Of reporters, readers, and browsers

The MozNewsLab got technical this week, with speakers including Chris Heilmann of Mozilla, John Resig from jQuery and Khan Academy, and Jesse James Garrett, who works on user experience design and other projects at Adaptive Path. All were recorded and are available on the course website

I see responses in the class gravitating towards closing the experience gap between "hacks and hackers" by sharing code and markup with journalists. Learning the basics, like what HTML5 is and how it can help visualize news and engage audiences, is feasible. But not everyone wants to be a programmer. Hackers should be finding the way to create services which appeal to journalists, in the same way Twitter appealed to celebrities, so it became a tool for them and their fans. Recent news stories drove journalists to try Google+. So a new service set up by hacker types could pop up and gain ground fairly quickly.


I think this week helped introduce two of hackers' best-kept secrets, the openness of HTML and the ease of jQuery. I use Dojo, a jQuery competitor, at work (go ahead, point and stare) and like jQuery it speeds up development of both the interface and the more icky parts of coding JavaScript. On mobile, it allowed me to create this map



which looks just like the iPhone/iPad interface, and switches to an Android look on Droids, by placing a few choice snippets of code. I was surprised at first to see how John Resig considered help, support, and the learning curve early in development of jQuery, but the result has been fantastic community and documentation which other frameworks (Dojo included) lack. It also makes me glad to know he's working with Khan Academy. I feel like if I search for "___ in jQuery" I will get a step-by-step blog post with someone explaining exactly how to do that. Sometimes even just when I search "how to __"

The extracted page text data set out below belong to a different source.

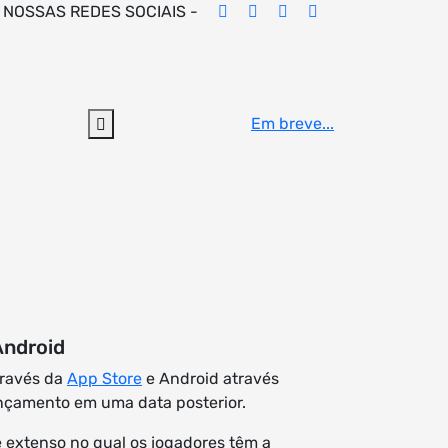
 NOSSAS REDES SOCIAIS -
Em breve...
Android
través da
App Store
e Android através
nçamento em uma data posterior.
e extenso no qual os jogadores têm a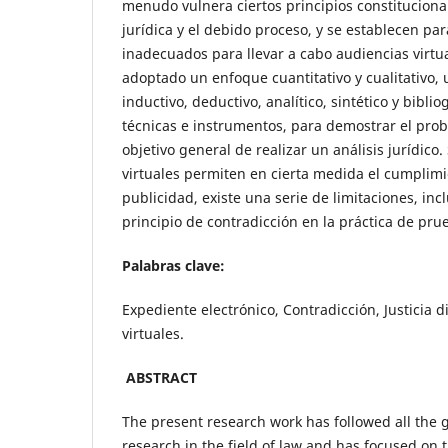
menudo vulnera ciertos principios constituciona
jurídica y el debido proceso, y se establecen p
inadecuados para llevar a cabo audiencias virtua
adoptado un enfoque cuantitativo y cualitativo, 
inductivo, deductivo, analítico, sintético y bibli
técnicas e instrumentos, para demostrar el prob
objetivo general de realizar un análisis jurídico.
virtuales permiten en cierta medida el cumplimi
publicidad, existe una serie de limitaciones, incl
principio de contradicción en la práctica de pru
Palabras clave:
Expediente electrónico, Contradicción, Justicia d
virtuales.
ABSTRACT
The present research work has followed all the g
research in the field of law and has focused on t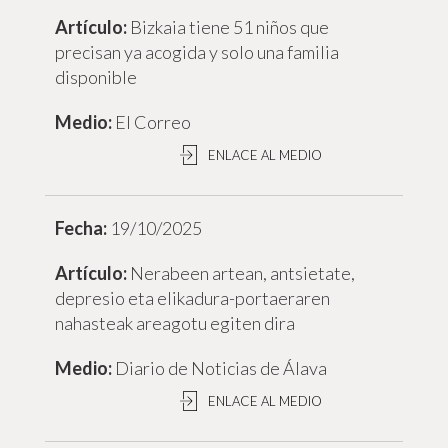
Bizkaia tiene 51 niños que
precisan ya acogida y solo una familia
disponible
El Correo
ENLACE AL MEDIO
19/10/2025
Nerabeen artean, antsietate,
depresio eta elikadura-portaeraren
nahasteak areagotu egiten dira
Diario de Noticias de Álava
ENLACE AL MEDIO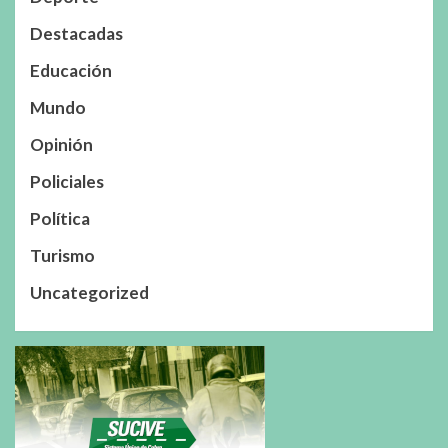
Destacadas
Educación
Mundo
Opinión
Policiales
Política
Turismo
Uncategorized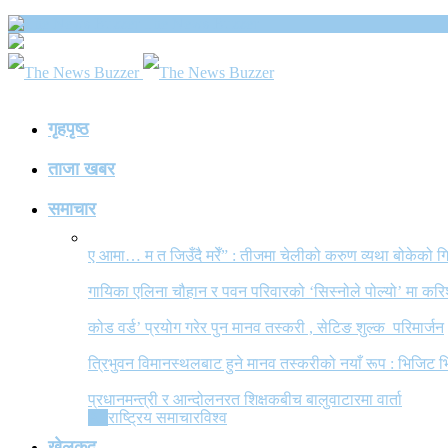
The News Buzzer
गृहपृष्ठ
ताजा खबर
समाचार
ए आमा… म त जिउँदै मरेँ” : तीजमा चेलीको करुण व्यथा बोकेको
गायिका एलिना चौहान र पवन परिवारको ‘सिस्नोले पोल्यो’ मा कर
कोड वर्ड’ प्रयोग गरेर पुन मानव तस्करी , सेटिङ शुल्क परिमार्जन
त्रिभुवन विमानस्थलबाट हुने मानव तस्करीको नयाँ रूप : भिजिट भ
प्रधानमन्त्री र आन्दोलनरत शिक्षकबीच बालुवाटारमा वार्ता
All
राष्ट्रिय समाचार
विश्व
खेलकुद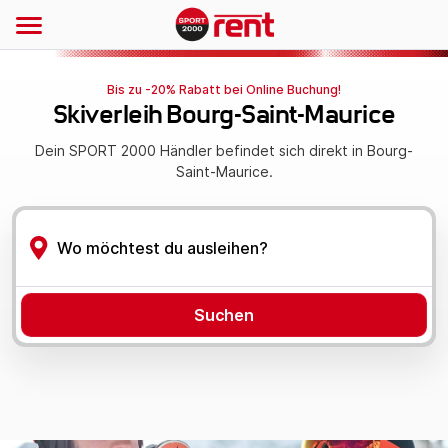
Bis zu -20% Rabatt bei Online Buchung!
Skiverleih Bourg-Saint-Maurice
Dein SPORT 2000 Händler befindet sich direkt in Bourg-
Saint-Maurice.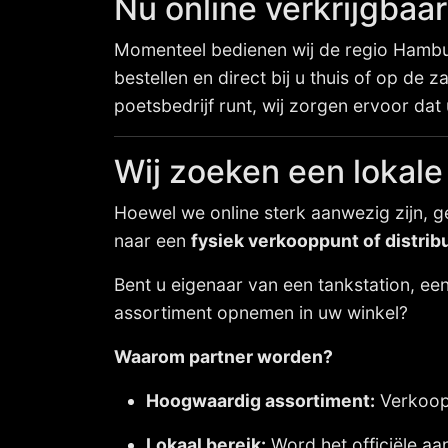
Nu online verkrijgbaar
Momenteel bedienen wij de regio Hambur
bestellen en direct bij u thuis of op de
poetsbedrijf runt, wij zorgen ervoor dat 
Wij zoeken een lokale
Hoewel we online sterk aanwezig zijn, g
naar een
fysiek verkooppunt of distrib
Bent u eigenaar van een tankstation, een
assortiment opnemen in uw winkel?
Waarom partner worden?
Hoogwaardig assortiment:
Verkoop 
Lokaal bereik:
Word het officiële a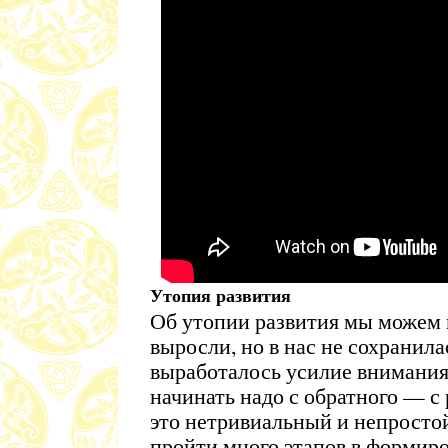
Утопия развития
Об утопии развития мы можем г
выросли, но в нас не сохранила
выработалось усилие внимания.
начинать надо с обратного — с
это нетривиальный и непростой
пройти много этапов в формиро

The openness of HTML, demonstrated by examples from Chris's presentation and taught in MDC, isn't just a tool of web developers but a step toward webpages that just work, on everyone's browser, with accessibility for people with disabilies. The WHATWG (though not mentioned in the chat) deserves a lot of credit for completing HTML5. I'm working on projects with canvas, geolocation, history, and open video. These technologies are everywhere and people don't pick up on them because they're often transparent in their ease of use. The draggable, animated circles in Google+, every web video on the iPad, the locator on Google Maps... all use HTML5. Yet there's no one system that supports it all. So we use back-ups. It's simple.

How does this tie into my project? I'll post a project idea later this weekend. But essentially, I see no need to go beyond HTML and JavaScript in the user experience. The media features are supported on most browsers, and I need the direct interaction with the video and video frames in order to grant users and journalists alike equal power over their video experience.